Here's more or less what I said to the Secretary and the 60 or so people gathered at Orono this afternoon:
Thank you Madame Secretary coming to Maine. Thanks to all the organizers who made this meeting possible. I am honored to have this opportunity.
First, I have to say that I am one of the lucky ones. I am healthy. I hope to be completing my sixth triathlon next Sunday morning. Two hundred or so of us lucky, healthy Mainers will swim a half-mile, cycle 26 miles and run 6.6 miles for the fun of doing it, because we can. Millions are not so lucky and way too many have lost, not only their health, but homes, businesses and ways of life because of our country's health care chaos--I cannot bring myself to call it a system.
I am lucky to have had in my mid-20s a type of cancer, cervical cancer, with a high cure rate, one of the highest. I am lucky to have lived nearly 25 years without a recurrence. Because I, like every cancer survivor, worry about recurrence, the fact that I could never, ever have a break in my health insurance coverage became an intrinsic part of my life. Access to health insurance determined what work I did, where I lived, my marriageability, and was put at risk by my divorce. Nevertheless, I am lucky to have had an education that, all told, enabled me to string together a life that included health insurance. As a teacher I know many are not so fortunate.
When I left British Airways, my job right out of college, and came home to Maine during my cancer mini-drama, I used COBRA. Even in the 1980s it cost thousands of dollars a year, but there was no way I could cancel it. I found work as a social editor, then reporter, for Rockland's newspaper and the jobs included insurance. Finally, I put my degree to work and taught English and dance for 12 years in a Lincoln County high school. I married, had a child in my 40s and left my teaching job, secure that my husband would support us. When I found I had no choice but to leave the marriage, my position as the single employee in my husband's lobstering venture evaporated.

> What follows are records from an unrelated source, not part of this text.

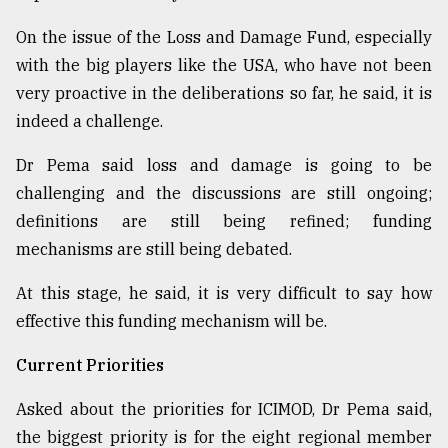
On the issue of the Loss and Damage Fund, especially
with the big players like the USA, who have not been
very proactive in the deliberations so far, he said, it is
indeed a challenge.
Dr Pema said loss and damage is going to be
challenging and the discussions are still ongoing;
definitions are still being refined; funding
mechanisms are still being debated.
At this stage, he said, it is very difficult to say how
effective this funding mechanism will be.
Current Priorities
Asked about the priorities for ICIMOD, Dr Pema said,
the biggest priority is for the eight regional member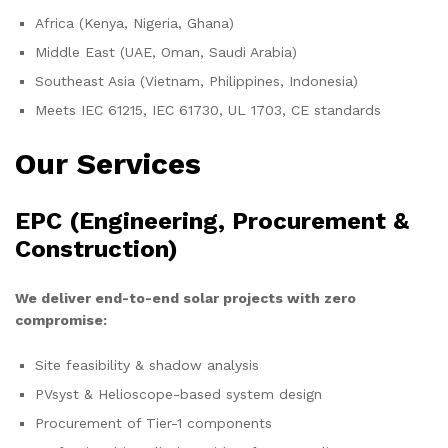
Africa (Kenya, Nigeria, Ghana)
Middle East (UAE, Oman, Saudi Arabia)
Southeast Asia (Vietnam, Philippines, Indonesia)
Meets IEC 61215, IEC 61730, UL 1703, CE standards
Our Services
EPC (Engineering, Procurement &
Construction)
We deliver end-to-end solar projects with zero
compromise:
Site feasibility & shadow analysis
PVsyst & Helioscope-based system design
Procurement of Tier-1 components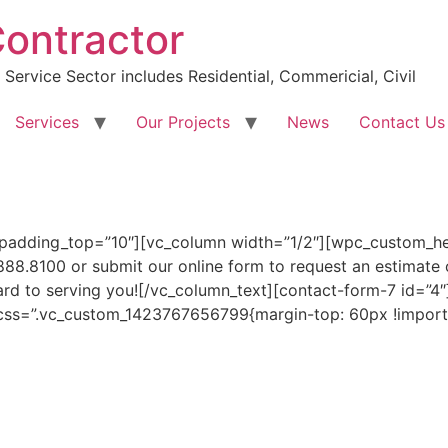
Contractor
Service Sector includes Residential, Commericial, Civil
Services
Our Projects
News
Contact Us
 padding_top=”10″][vc_column width=”1/2″][wpc_custom_h
888.8100 or submit our online form to request an estimate 
ward to serving you![/vc_column_text][contact-form-7 id=”4
 css=”.vc_custom_1423767656799{margin-top: 60px !importa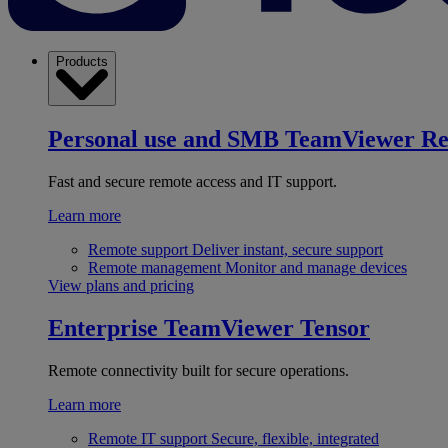
Products
Personal use and SMB
TeamViewer R
Fast and secure remote access and IT support.
Learn more
Remote support
Deliver instant, secure support
Remote management
Monitor and manage devices
View plans and pricing
Enterprise
TeamViewer Tensor
Remote connectivity built for secure operations.
Learn more
Remote IT support
Secure, flexible, integrated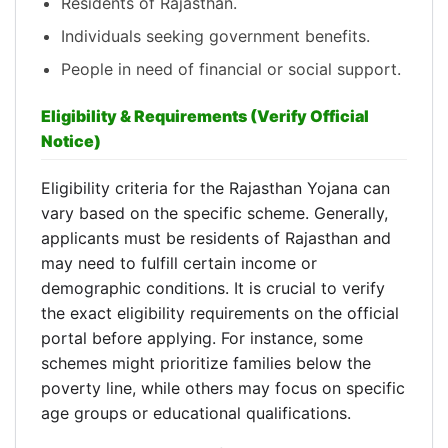
Residents of Rajasthan.
Individuals seeking government benefits.
People in need of financial or social support.
Eligibility & Requirements (Verify Official
Notice)
Eligibility criteria for the Rajasthan Yojana can
vary based on the specific scheme. Generally,
applicants must be residents of Rajasthan and
may need to fulfill certain income or
demographic conditions. It is crucial to verify
the exact eligibility requirements on the official
portal before applying. For instance, some
schemes might prioritize families below the
poverty line, while others may focus on specific
age groups or educational qualifications.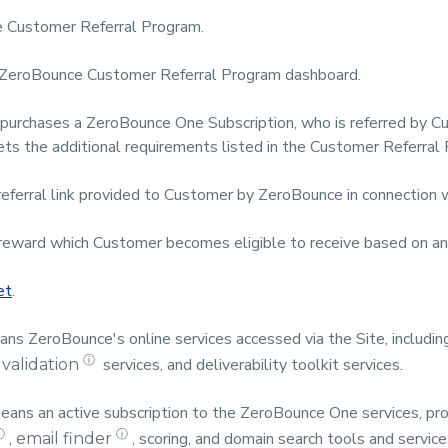
 Customer Referral Program.
ZeroBounce Customer Referral Program dashboard.
purchases a ZeroBounce One Subscription, who is referred by 
ets the additional requirements listed in the Customer Referra
referral link provided to Customer by ZeroBounce in connection 
eward which Customer becomes eligible to receive based on any 
et
.
s ZeroBounce's online services accessed via the Site, including
ⓘ
services, and deliverability toolkit services.
 validation
ans an active subscription to the ZeroBounce One services, prov
ⓘ
ⓘ
,
, scoring, and domain search tools and service
email finder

Since 2003 I have patched coverage together through work and catastrophic policies with out-of-reach deductibles. It has not been pretty. More than once, by the time I got billed for a visit, test or procedure, the policy that originally was in force had been replaced by another. When I called the insurance companies, you would have though I had asked for ancient Sumerian tablets as I asked to reconstruct previous policies. Many times I have simply paid the bill rather than wrangle with the insurance companies or damage my credit rating further.
Now, because of the economy and my expensive teaching experience, I work as a long term substitute outside of contract for a school that has agreed
to pay my health insurance costs. I'm both lucky and grateful. Tens of thousands of others have not had my good fortune.